ACTIVITY: Across the records that follow, how many lines contain the string "CLOSED"? Answer with the number only.

INFORMATION PROVIDED:
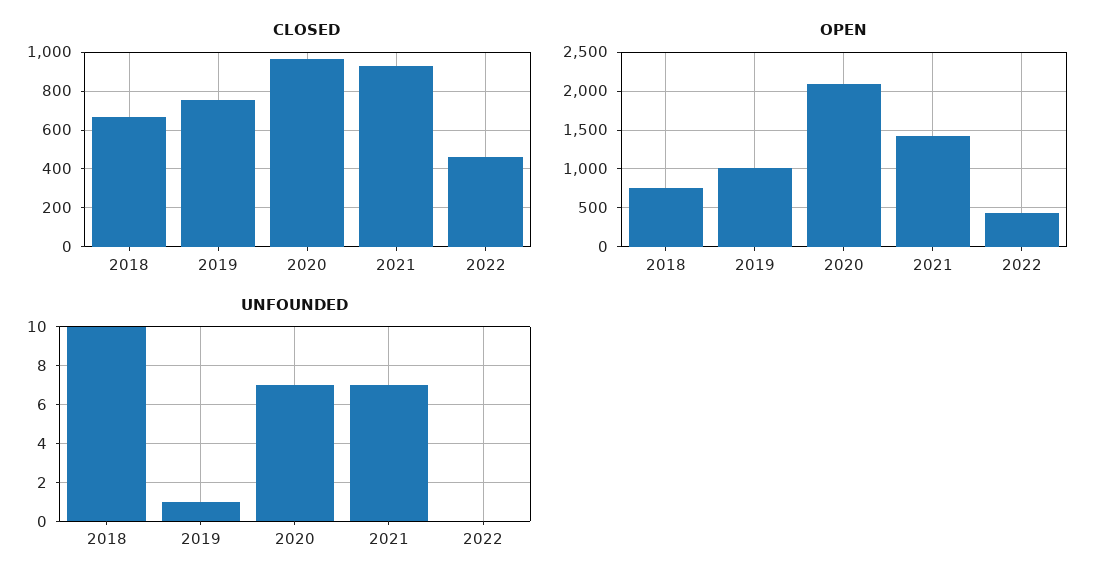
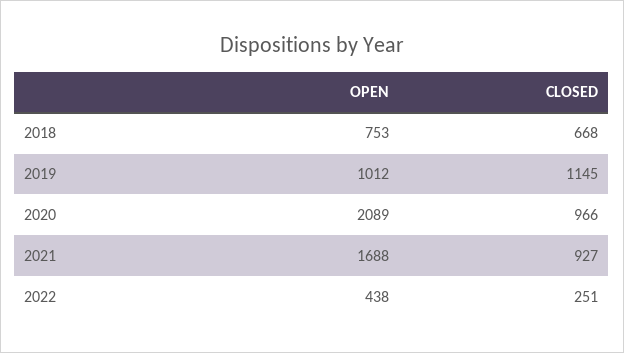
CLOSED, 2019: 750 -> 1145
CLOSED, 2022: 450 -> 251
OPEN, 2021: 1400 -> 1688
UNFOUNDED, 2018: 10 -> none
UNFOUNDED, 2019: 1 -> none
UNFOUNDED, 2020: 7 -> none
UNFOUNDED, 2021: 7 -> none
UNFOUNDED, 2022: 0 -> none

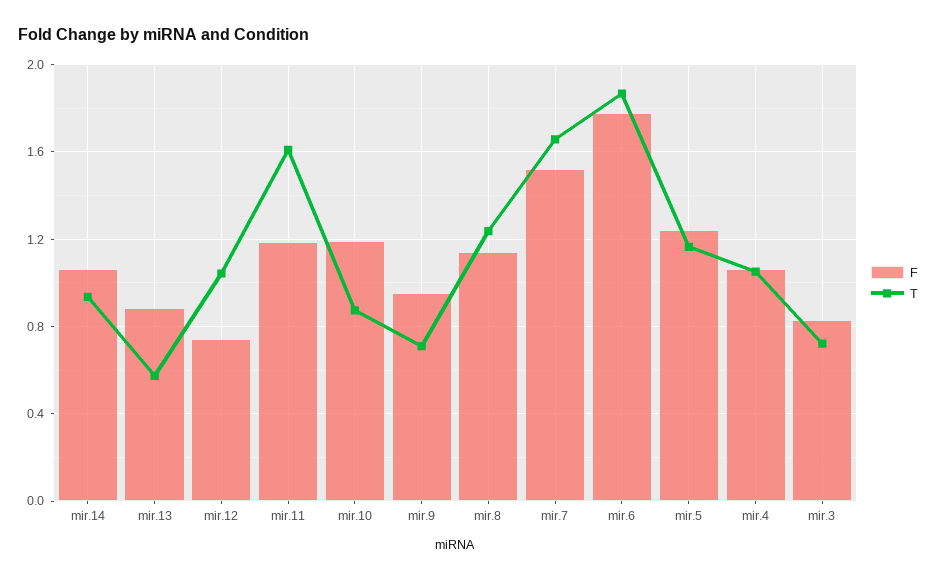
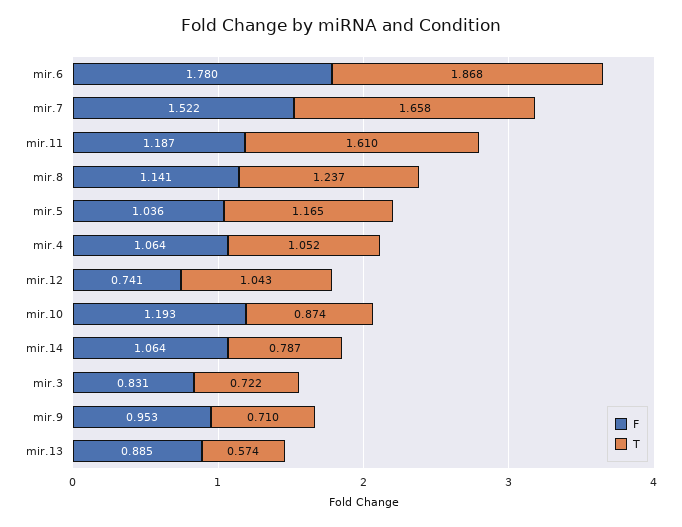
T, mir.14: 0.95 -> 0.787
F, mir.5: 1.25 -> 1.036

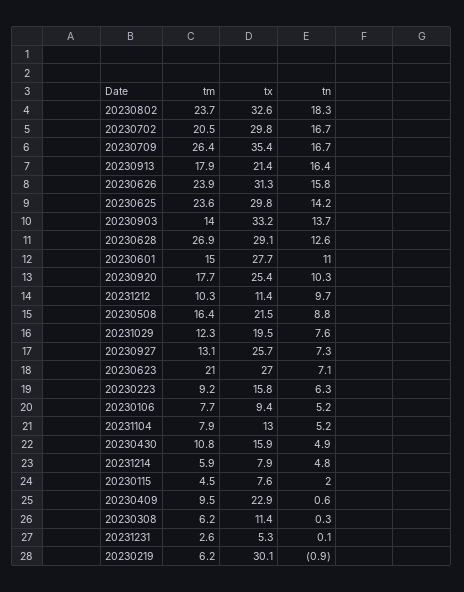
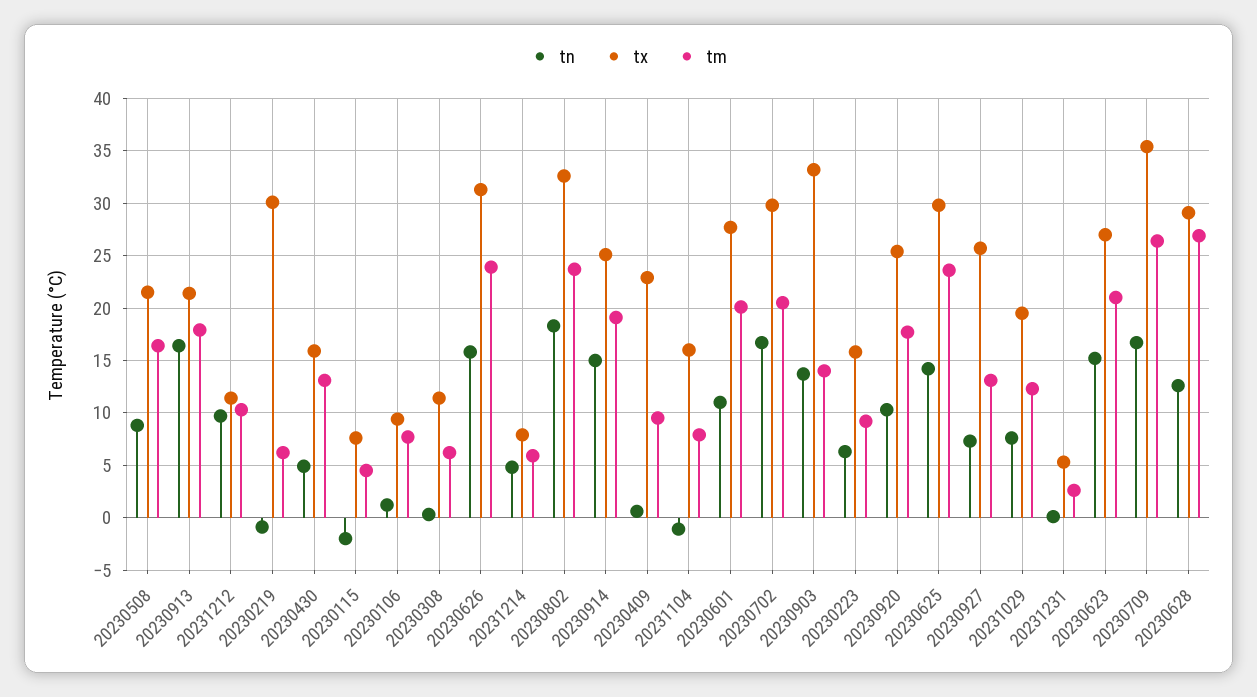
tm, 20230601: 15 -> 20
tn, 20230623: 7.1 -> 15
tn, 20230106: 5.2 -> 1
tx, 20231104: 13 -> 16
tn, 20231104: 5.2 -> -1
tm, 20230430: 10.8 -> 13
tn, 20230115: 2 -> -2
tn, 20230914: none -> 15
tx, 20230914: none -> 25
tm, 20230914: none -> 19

TASK ANSWER: 2